Affrontements entre jeunes Palestiniens et soldats israéliens: le quotidien de la Cisjordanie. © GETTY IMAGES

Israël-Palestine : «Les ingrédients de la situation actuelle sont très inquiétants» (interview)

Gérald Papy
Gérald Papy Rédacteur en chef adjoint

Un gouvernement israélien particulièrement répressif, des ministres qui prennent des mesures toujours plus agressives, des jeunes Palestiniens de plus en plus socialisés dans la violence… Le contexte n’est pas favorable à une accalmie, estime l’historienne Stéphanie Latte Abdallah.

Historienne, politiste, chargée de recherche au CNRS, en France, Stéphanie Latte Abdallah est autrice de plusieurs livres sur la société palestinienne, parmi lesquels La Toile carcérale. Une histoire de l’enfermement en Palestine (Bayard, 2021).

Cette irruption de violences, est-ce la chronique d’une confrontation annoncée au vu du contexte des relations israélo-palestiniennes des derniers mois?
--------
[CONSIGNE 1]:
Résumez en deux phrases l'extrait sur la situation israélo-palestinienne.
[CONSIGNE 2]:
Poursuivez l'entretien sur la situation israélo-palestinienne après sa dernière phrase.
--------
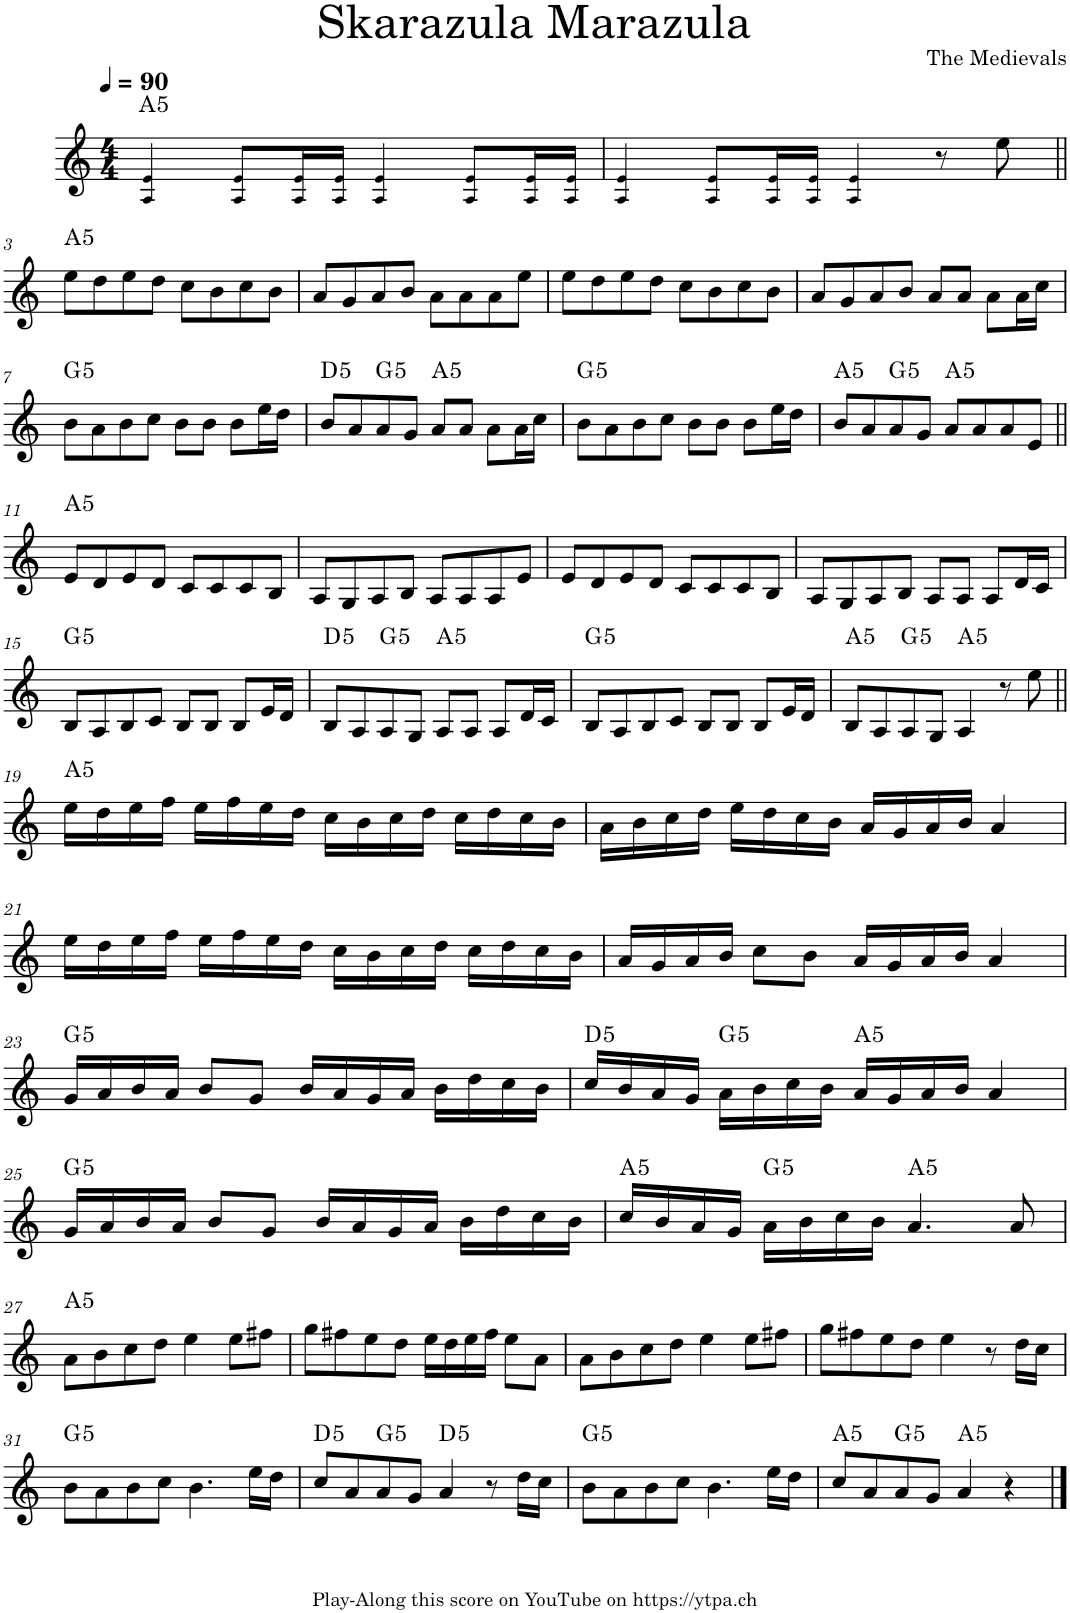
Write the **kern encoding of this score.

**kern	**harte
*part1	*part1
*staff1	*
*I"Piano	*
*I'Pno.	*
*clefG2	*
*k[]	*
*M4/4	*
*MM90	*
=1	=1
!	!LO:H:kt=5
4A!/ 4e!/	A:(1,5)
8A!/ 8e!/L	.
16A!/ 16e!/L	.
16A!/ 16e!/JJ	.
4A!/ 4e!/	.
8A!/ 8e!/L	.
16A!/ 16e!/L	.
16A!/ 16e!/JJ	.
=2	=2
4A!/ 4e!/	.
8A!/ 8e!/L	.
16A!/ 16e!/L	.
16A!/ 16e!/JJ	.
4A!/ 4e!/	.
8r	.
8ee\	.
!!LO:LB:g=z
=3||	=3||
!	!LO:H:kt=5
8ee\L	A:(1,5)
8dd\	.
8ee\	.
8dd\J	.
8cc\L	.
8b\	.
8cc\	.
8b\J	.
=4	=4
8a/L	.
8g/	.
8a/	.
8b/J	.
8a\L	.
8a\	.
8a\	.
8ee\J	.
=5	=5
8ee\L	.
8dd\	.
8ee\	.
8dd\J	.
8cc\L	.
8b\	.
8cc\	.
8b\J	.
=6	=6
8a/L	.
8g/	.
8a/	.
8b/J	.
8a/L	.
8a/J	.
8a\L	.
16a\L	.
16cc\JJ	.
!!LO:LB:g=z
=7	=7
!	!LO:H:kt=5
8b\L	G:(1,5)
8a\	.
8b\	.
8cc\J	.
8b\L	.
8b\J	.
8b\L	.
16ee\L	.
16dd\JJ	.
=8	=8
!	!LO:H:kt=5
8b/L	D:(1,5)
8a/	.
!	!LO:H:kt=5
8a/	G:(1,5)
8g/J	.
!	!LO:H:kt=5
8a/L	A:(1,5)
8a/J	.
8a\L	.
16a\L	.
16cc\JJ	.
=9	=9
!	!LO:H:kt=5
8b\L	G:(1,5)
8a\	.
8b\	.
8cc\J	.
8b\L	.
8b\J	.
8b\L	.
16ee\L	.
16dd\JJ	.
=10	=10
!	!LO:H:kt=5
8b/L	A:(1,5)
8a/	.
!	!LO:H:kt=5
8a/	G:(1,5)
8g/J	.
!	!LO:H:kt=5
8a/L	A:(1,5)
8a/	.
8a/	.
8e/J	.
!!LO:LB:g=z
=11||	=11||
!	!LO:H:kt=5
8e/L	A:(1,5)
8d/	.
8e/	.
8d/J	.
8c/L	.
8c/	.
8c/	.
8B/J	.
=12	=12
8A/L	.
8G/	.
8A/	.
8B/J	.
8A/L	.
8A/	.
8A/	.
8e/J	.
=13	=13
8e/L	.
8d/	.
8e/	.
8d/J	.
8c/L	.
8c/	.
8c/	.
8B/J	.
=14	=14
8A/L	.
8G/	.
8A/	.
8B/J	.
8A/L	.
8A/J	.
8A/L	.
16d/L	.
16c/JJ	.
!!LO:LB:g=z
=15	=15
!	!LO:H:kt=5
8B/L	G:(1,5)
8A/	.
8B/	.
8c/J	.
8B/L	.
8B/J	.
8B/L	.
16e/L	.
16d/JJ	.
=16	=16
!	!LO:H:kt=5
8B/L	D:(1,5)
8A/	.
!	!LO:H:kt=5
8A/	G:(1,5)
8G/J	.
!	!LO:H:kt=5
8A/L	A:(1,5)
8A/J	.
8A/L	.
16d/L	.
16c/JJ	.
=17	=17
!	!LO:H:kt=5
8B/L	G:(1,5)
8A/	.
8B/	.
8c/J	.
8B/L	.
8B/J	.
8B/L	.
16e/L	.
16d/JJ	.
=18	=18
!	!LO:H:kt=5
8B/L	A:(1,5)
8A/	.
!	!LO:H:kt=5
8A/	G:(1,5)
8G/J	.
!	!LO:H:kt=5
4A/	A:(1,5)
8r	.
8ee\	.
!!LO:LB:g=z
=19||	=19||
!	!LO:H:kt=5
16ee\LL	A:(1,5)
16dd\	.
16ee\	.
16ff\JJ	.
16ee\LL	.
16ff\	.
16ee\	.
16dd\JJ	.
16cc\LL	.
16b\	.
16cc\	.
16dd\JJ	.
16cc\LL	.
16dd\	.
16cc\	.
16b\JJ	.
=20	=20
16a\LL	.
16b\	.
16cc\	.
16dd\JJ	.
16ee\LL	.
16dd\	.
16cc\	.
16b\JJ	.
16a/LL	.
16g/	.
16a/	.
16b/JJ	.
4a/	.
!!LO:LB:g=z
=21	=21
16ee\LL	.
16dd\	.
16ee\	.
16ff\JJ	.
16ee\LL	.
16ff\	.
16ee\	.
16dd\JJ	.
16cc\LL	.
16b\	.
16cc\	.
16dd\JJ	.
16cc\LL	.
16dd\	.
16cc\	.
16b\JJ	.
=22	=22
16a/LL	.
16g/	.
16a/	.
16b/JJ	.
8cc\L	.
8b\J	.
16a/LL	.
16g/	.
16a/	.
16b/JJ	.
4a/	.
!!LO:LB:g=z
=23	=23
!	!LO:H:kt=5
16g/LL	G:(1,5)
16a/	.
16b/	.
16a/JJ	.
8b/L	.
8g/J	.
16b/LL	.
16a/	.
16g/	.
16a/JJ	.
16b\LL	.
16dd\	.
16cc\	.
16b\JJ	.
=24	=24
!	!LO:H:kt=5
16cc/LL	D:(1,5)
16b/	.
16a/	.
16g/JJ	.
!	!LO:H:kt=5
16a\LL	G:(1,5)
16b\	.
16cc\	.
16b\JJ	.
!	!LO:H:kt=5
16a/LL	A:(1,5)
16g/	.
16a/	.
16b/JJ	.
4a/	.
!!LO:LB:g=z
=25	=25
!	!LO:H:kt=5
16g/LL	G:(1,5)
16a/	.
16b/	.
16a/JJ	.
8b/L	.
8g/J	.
16b/LL	.
16a/	.
16g/	.
16a/JJ	.
16b\LL	.
16dd\	.
16cc\	.
16b\JJ	.
=26	=26
!	!LO:H:kt=5
16cc/LL	A:(1,5)
16b/	.
16a/	.
16g/JJ	.
!	!LO:H:kt=5
16a\LL	G:(1,5)
16b\	.
16cc\	.
16b\JJ	.
!	!LO:H:kt=5
4.a/	A:(1,5)
8a/	.
!!LO:LB:g=z
=27	=27
!	!LO:H:kt=5
8a\L	A:(1,5)
8b\	.
8cc\	.
8dd\J	.
4ee\	.
8ee\L	.
8ff#X\J	.
=28	=28
8gg\L	.
8ff#X\	.
8ee\	.
8dd\J	.
16ee\LL	.
16dd\	.
16ee\	.
16ff#\JJ	.
8ee\L	.
8a\J	.
=29	=29
8a\L	.
8b\	.
8cc\	.
8dd\J	.
4ee\	.
8ee\L	.
8ff#X\J	.
=30	=30
8gg\L	.
8ff#X\	.
8ee\	.
8dd\J	.
4ee\	.
8r	.
16dd\LL	.
16cc\JJ	.
!!LO:LB:g=z
=31	=31
!	!LO:H:kt=5
8b\L	G:(1,5)
8a\	.
8b\	.
8cc\J	.
4.b\	.
16ee\LL	.
16dd\JJ	.
=32	=32
!	!LO:H:kt=5
8cc/L	D:(1,5)
8a/	.
!	!LO:H:kt=5
8a/	G:(1,5)
8g/J	.
!	!LO:H:kt=5
4a/	D:(1,5)
8r	.
16dd\LL	.
16cc\JJ	.
=33	=33
!	!LO:H:kt=5
8b\L	G:(1,5)
8a\	.
8b\	.
8cc\J	.
4.b\	.
16ee\LL	.
16dd\JJ	.
=34	=34
!	!LO:H:kt=5
8cc/L	A:(1,5)
8a/	.
!	!LO:H:kt=5
8a/	G:(1,5)
8g/J	.
!	!LO:H:kt=5
4a/	A:(1,5)
4r	.
==	==
*-	*-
--------
[RÉPONSE 1]:
Selon l'historienne Stéphanie Latte Abdallah, chargée de recherche au CNRS et autrice de plusieurs livres sur la société palestinienne, le contexte n'est pas favorable à une accalmie. Elle relève un gouvernement israélien particulièrement répressif, des ministres aux mesures toujours plus agressives et des jeunes Palestiniens de plus en plus socialisés dans la violence.

[RÉPONSE 2]:
Cela a commencé en mars 2022 par des tensions répétées et qui n’ont fait que s’accroître avec une militarisation plus importante des Palestiniens et des formes d’actions plus violentes que ce qu’on avait vu précédemment. On est aussi dans un contexte où, depuis vingt ans, les gouvernements israéliens ne veulent pas régler le conflit mais plutôt le gérer. C’est-à-dire gérer dans une optique managériale un conflit de basse intensité avec différents dispositifs prévus à cet effet dont le redécoupage de l’espace en Cisjordanie et sa fragmentation extrême, le système de permis (plus de cent types de permis différents sont octroyés aux Palestiniens de Cisjordanie pour se déplacer), les arrestations et les emprisonnements massifs qui vont bien au-delà des seules personnes ayant commis des délits avérés. La solution politique a été complètement abandonnée au profit d’une gestion d’un territoire sur la base du paradigme d’une population globalement considérée comme «dangereuse», sans prendre en compte la question politique mais, au contraire, en développant sans cesse la colonisation ; et par un système qui ressemble de plus en plus à une situation d’apartheid au sens du droit international. Ce qui aboutit régulièrement à des moments de conflit violent. En plus, l’arrivée d’un gouvernement très radical et l’octroi à ses ministres les plus extrémistes de postes appelés à gérer la majeure partie de la colonisation et de l’occupation, finissent d’obscurcir un futur déjà sombre. On en revient alors à des actions armées et très violentes qui avaient malgré tout plus ou moins disparu ces dernières années.

La solution politique a été abandonnée au profit d’une gestion d’un territoire sur la base du paradigme d’une population globalement considérée comme “dangereuse”.

Y a-t-il une convergence d’intérêts ponctuelle entre le Djihad islamique, le Hamas, les Brigades des martyrs d’al-Aqsa?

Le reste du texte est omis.